Monday, December 12, 2016

I Failed

The test was awful. I got maybe four hours of sleep each of the nights preceding the exam, and was studying for many of the hours between. I was in a fatigued, anxious daze. I studied from 2 AM to a couple hours before the exam at 9 AM, and the exam was so taxing, and I so hopeless, that I spent much of the last portion focusing on just staying awake enough to read the question and pick some answer that somehow reverberated with it in my mind. I debated walking out, considering what a waste it felt like.

The next day, all of the friends I waited with at the airport got an email telling them that they had failed. I received no email. Delayed flight meant a free night at the airport for a few hours, then an early flight the next day. 

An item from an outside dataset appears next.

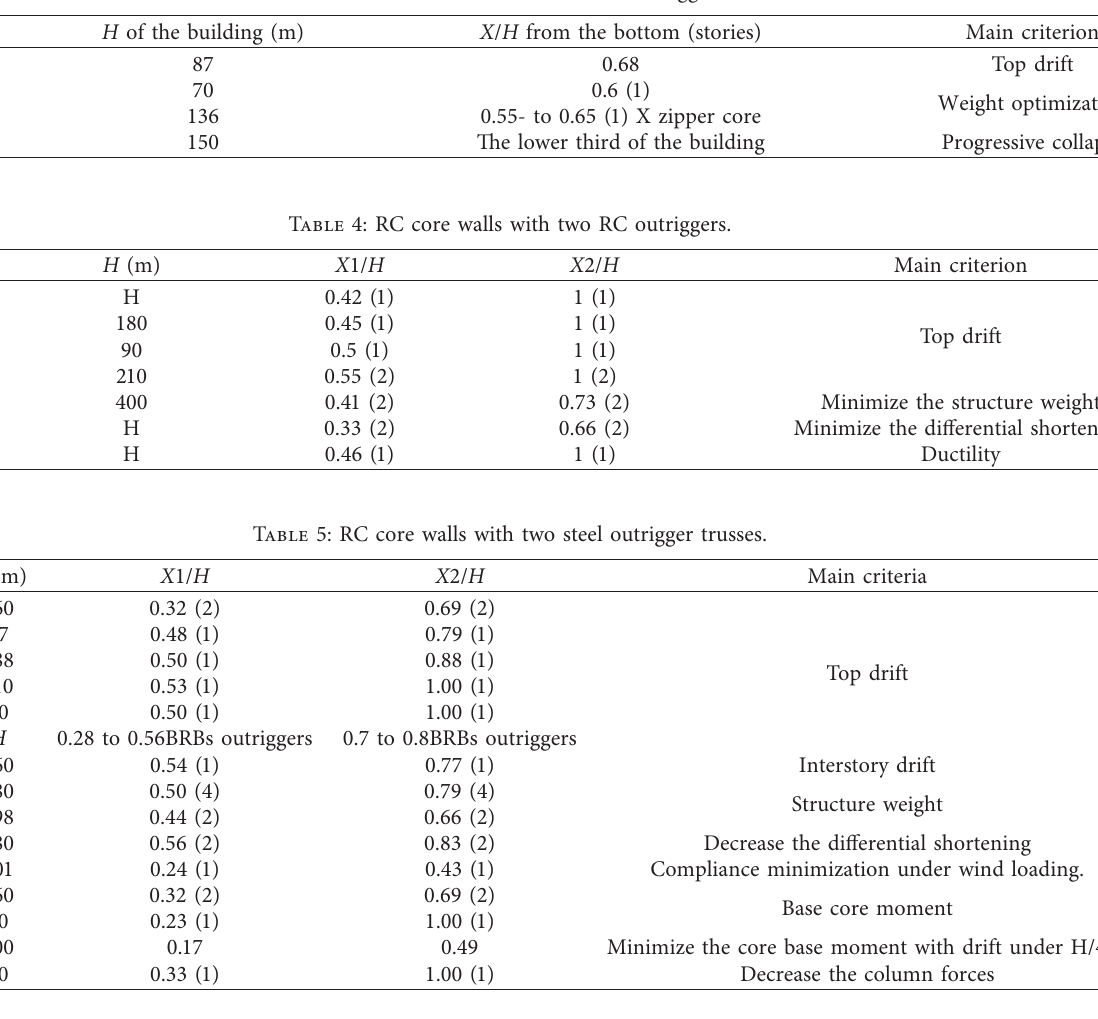
Table 3: Steel braced core with one steel outrigger truss.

Tired, hungry, suddenly bereft of the studying that had constantly occupied my mind for the past few months, I did not know what to do with myself. So I drank and watched the first Lord of the Rings movie. Hungover, I had lunch with family the next day. They had me talk through the hypothetical situation of having actually passed this exam. This, by the way, is the worst thing to do if you do not yet know.

Despite my reservations, hope surged in me a little, even as reasoning tried to squash it. This resulted in troubled, anxious sleep and fitful dreams. I awoke to a memory of checking my email and finding a passing grade. Wondering if this was dream or reality, I checked my email to find my confidence quickly smothered and brushed aside. The email displays quite clearly the word "FAILED" in all caps, so there's no moment of uncertainty.

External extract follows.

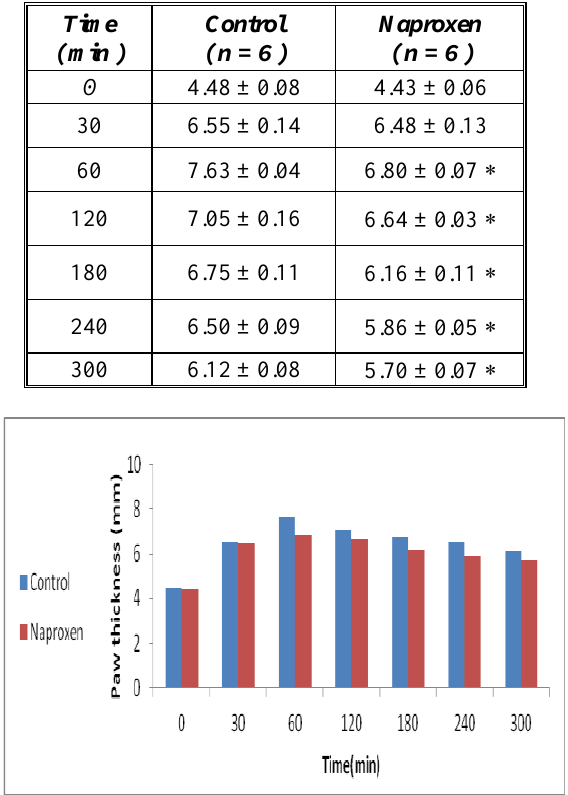
Figure 2. Effect of naproxen (reference), and propylene glycol (control) on egg-white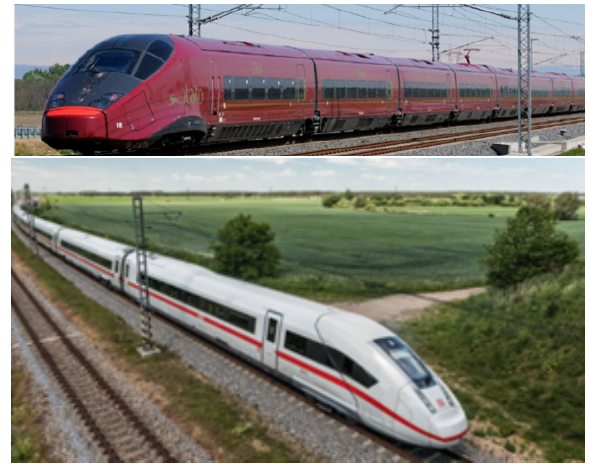
Figure 2. High speed AGV or ICE 4 for passenger transport in Czech Republic?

I sleep till the afternoon and then force myself to go get food, because my intake is down to one meal per day. After hitting up some Pokemon gyms and catching/hatching some new ones (holiday Pikachu), I end up back at home for awhile. And my mom asks how I'm doing, and I reply "eh". Then she says, without any thought as to how cruel such a statement would be, "You should speak more positively, like Trump. Look where it got him." And the empty vacuum of space that anxiety was beginning to vacate suddenly filled up with our good friend anxiety. Not only that, but I had to justify to my mom how I can speak realistically (quite negatively) and still find success. She countered by telling me that she had Bible verses to justify her argument. I quoted from Genesis on the story of Abraham's belief in hope that goes against reason, despite how negatively he and his wife sometimes spoke of the realistic possibilities. She strongly disagreed with me and all I could tell her was that I failed miserably every time I tried speaking positively about practical things when I didn't have real proof. False hope is something I very much despise.

So it's been a rough week. Well, a rough semester. My mom consistently ignores it when I tell her what the actual issue is, and she points out something far more minute as being the underlying problem. Only a few more weeks of dealing with her though. Then I move.

However, my time on the island had its pleasant moments. I got to be around like-minded people again. All scientists, all very intelligent, and, to my knowledge, nearly all of them are first-generation immigrants. A friend of mine from Pakistan (who is not Muslim, by the way) is worried about his visa status in the future. Because, of course, our demagogue president-elect has had only one consistent promise in his campaign, and that is to get rid of these immigrants from Middle Eastern countries.